**CONSIGNE 1**
D'après le texte sur les éloges de Pierre Poivre, expliquez s'il vous plaît pourquoi Honoré Torombert a pu accéder aussi complètement aux archives de Poivre.

**EXTRAIT FOURNI**
Ces
éloges et la présente introduction ont
été publiés p.201-307 des
Mémoires de l’Académie des Sciences,
Belles-Lettres et Arts de Lyon, t.8, 2009 INTRODUCTION
À DEUX ÉLOGES
INÉDITS DE M. POIVRE L’Académie
des Sciences, Belles-Lettres et Arts de Lyon mettait au concours pour
l’année 1819 un éloge de Monsieur
Poivre, citoyen lyonnais né un siècle plus tôt, homme de mérite qui,
jusqu’à sa mort en 1786, fut un membre actif de
l’Académie pour autant que ses obligations et sa
santé le lui permirent. Six
concurrents participèrent à cet hommage et les
archives de l’Académie en ont conservé
la mémoire. Au registre Ms140 sont présents cinq
des six manuscrits : l’éloge n°2,
œuvre de M. Grange, n’est plus dans les archives
mais facilement accessible puisque publié en 1824. Les
cinq autres éloges n’ont jamais
été publiés, même si celui
de M. Torombert (éloge n°6) fut plusieurs fois
annoncé à l’impression. Ces
éloges n’étaient pas pour autant
inconnus des historiens, Louis
Malleret, en particulier, les avaient étudiés
pour la documentation de sa monumentale biographie de Poivre comme de
nombreuses références à ces manuscrits
en témoignent. Il
était frustrant de s’en tenir aux citations de
Malleret, aussi la publication est-elle apparue nécessaire
pour deux d’entre eux : l’éloge
n°6 de M. Torombert, largement cité à
juste titre par Malleret et, d’une façon moins
évidente – car Malleret s’y est
très peu référé –
l’éloge n°3 de M. de Gérando
dont le survol avait retenu notre attention. * Le
prix de 300 francs fut décerné en 1819,
anonymement, au mémoire n°6, œuvre
d’Honoré Torombert. Cette
récompense était parfaitement
justifiée, car cet éloge constituait en 1819 une
somme sans équivalent sur la vie et les œuvres de
Pierre Poivre. Torombert avait disposé des journaux de
voyages qui seront publiés plus tard par Henri Cordier puis
Louis Malleret, mais des éléments de ce
mémoire nous montrent que Torombert avait
également eu en mains des sources encore inconnues
– en tout cas non disponibles – aussi ce document
est-il une référence indispensable
aujourd’hui encore à toute bonne étude
sur Pierre Poivre. Charles
Louis Honoré Torombert (1787-1829), notable lyonnais, avocat
à Cour royale de Lyon et publiciste fut un membre actif de
l’académie lyonnaise. Il était
apparenté directement à la veuve de Pierre
Poivre. Cette dernière, Françoise Robin,
était la tante de l’épouse
d’Honoré Torombert. Cette proximité
explique qu’il ait eu accès aussi
complètement aux archives de Pierre Poivre. À
cette époque Françoise
Robin est à nouveau veuve, son second mari Pierre Samuel du
Pont de Nemours est mort aux États-Unis en févier
1817, elle est alors disponible et alerte, à même
de renseigner au mieux les biographes de son premier époux.

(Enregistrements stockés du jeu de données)
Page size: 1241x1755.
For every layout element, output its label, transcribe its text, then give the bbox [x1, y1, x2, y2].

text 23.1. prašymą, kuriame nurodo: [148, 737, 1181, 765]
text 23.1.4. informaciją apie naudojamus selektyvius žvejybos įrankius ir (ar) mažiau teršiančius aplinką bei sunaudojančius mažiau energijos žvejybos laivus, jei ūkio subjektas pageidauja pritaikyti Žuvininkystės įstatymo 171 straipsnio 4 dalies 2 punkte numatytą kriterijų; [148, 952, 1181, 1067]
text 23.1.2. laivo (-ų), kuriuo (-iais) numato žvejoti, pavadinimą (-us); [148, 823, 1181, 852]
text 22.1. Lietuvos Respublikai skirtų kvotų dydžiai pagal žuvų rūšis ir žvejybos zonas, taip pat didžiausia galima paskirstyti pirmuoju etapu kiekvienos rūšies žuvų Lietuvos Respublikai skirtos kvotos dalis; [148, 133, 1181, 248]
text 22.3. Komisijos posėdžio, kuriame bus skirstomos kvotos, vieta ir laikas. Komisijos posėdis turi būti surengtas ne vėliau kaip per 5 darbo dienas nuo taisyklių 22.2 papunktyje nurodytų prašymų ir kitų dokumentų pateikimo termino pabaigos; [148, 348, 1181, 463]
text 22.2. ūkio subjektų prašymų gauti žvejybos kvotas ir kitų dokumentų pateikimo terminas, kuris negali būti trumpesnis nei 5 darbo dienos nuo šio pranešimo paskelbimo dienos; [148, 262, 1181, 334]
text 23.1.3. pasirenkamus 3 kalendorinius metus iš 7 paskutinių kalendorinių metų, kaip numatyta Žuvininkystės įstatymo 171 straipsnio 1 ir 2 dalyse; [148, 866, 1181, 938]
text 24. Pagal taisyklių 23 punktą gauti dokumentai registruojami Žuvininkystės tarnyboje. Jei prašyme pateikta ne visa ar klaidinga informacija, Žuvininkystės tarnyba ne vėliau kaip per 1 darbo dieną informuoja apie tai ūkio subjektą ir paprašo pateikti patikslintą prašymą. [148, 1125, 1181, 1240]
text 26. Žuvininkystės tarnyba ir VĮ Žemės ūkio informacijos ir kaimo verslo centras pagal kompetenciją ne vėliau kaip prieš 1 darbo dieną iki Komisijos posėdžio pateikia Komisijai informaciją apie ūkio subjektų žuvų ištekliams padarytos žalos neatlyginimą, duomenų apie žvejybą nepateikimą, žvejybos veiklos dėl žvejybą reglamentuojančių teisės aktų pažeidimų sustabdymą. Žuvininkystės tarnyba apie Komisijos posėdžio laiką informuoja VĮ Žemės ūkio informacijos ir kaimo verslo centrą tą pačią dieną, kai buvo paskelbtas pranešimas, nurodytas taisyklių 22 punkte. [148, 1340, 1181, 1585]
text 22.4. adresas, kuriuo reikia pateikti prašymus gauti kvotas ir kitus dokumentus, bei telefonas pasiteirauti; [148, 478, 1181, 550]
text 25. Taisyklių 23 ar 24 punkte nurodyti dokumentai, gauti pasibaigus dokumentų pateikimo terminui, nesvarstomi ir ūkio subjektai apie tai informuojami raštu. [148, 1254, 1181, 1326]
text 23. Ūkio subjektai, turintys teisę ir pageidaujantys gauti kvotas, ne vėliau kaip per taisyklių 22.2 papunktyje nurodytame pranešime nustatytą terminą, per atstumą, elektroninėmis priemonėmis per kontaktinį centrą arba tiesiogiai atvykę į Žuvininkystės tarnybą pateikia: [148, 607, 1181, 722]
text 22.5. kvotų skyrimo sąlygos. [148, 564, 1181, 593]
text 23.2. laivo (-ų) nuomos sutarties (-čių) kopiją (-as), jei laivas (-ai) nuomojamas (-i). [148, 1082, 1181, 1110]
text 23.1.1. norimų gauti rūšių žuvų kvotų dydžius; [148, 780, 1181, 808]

**CONSIGNE 2**
Mettez à jour les enregistrements, de la ligne contenant « text 23.1. prašymą, kuriame » jusqu'à la ligne contenant « text 22.1. Lietuvos » incluse, en remplaçant « žvejybos » par « žūklės » sans autre modification. Ne redonnez que ces lignes.

**RÉSULTAT COMPLET 1**
Torombert était directement apparenté à la veuve de Pierre Poivre, Françoise Robin, qui était la tante de son épouse. Selon le texte, c'est cette proximité qui explique son accès aussi complet aux archives de Poivre.

**RÉSULTAT COMPLET 2**
text 23.1. prašymą, kuriame nurodo: [148, 737, 1181, 765]
text 23.1.4. informaciją apie naudojamus selektyvius žūklės įrankius ir (ar) mažiau teršiančius aplinką bei sunaudojančius mažiau energijos žūklės laivus, jei ūkio subjektas pageidauja pritaikyti Žuvininkystės įstatymo 171 straipsnio 4 dalies 2 punkte numatytą kriterijų; [148, 952, 1181, 1067]
text 23.1.2. laivo (-ų), kuriuo (-iais) numato žvejoti, pavadinimą (-us); [148, 823, 1181, 852]
text 22.1. Lietuvos Respublikai skirtų kvotų dydžiai pagal žuvų rūšis ir žūklės zonas, taip pat didžiausia galima paskirstyti pirmuoju etapu kiekvienos rūšies žuvų Lietuvos Respublikai skirtos kvotos dalis; [148, 133, 1181, 248]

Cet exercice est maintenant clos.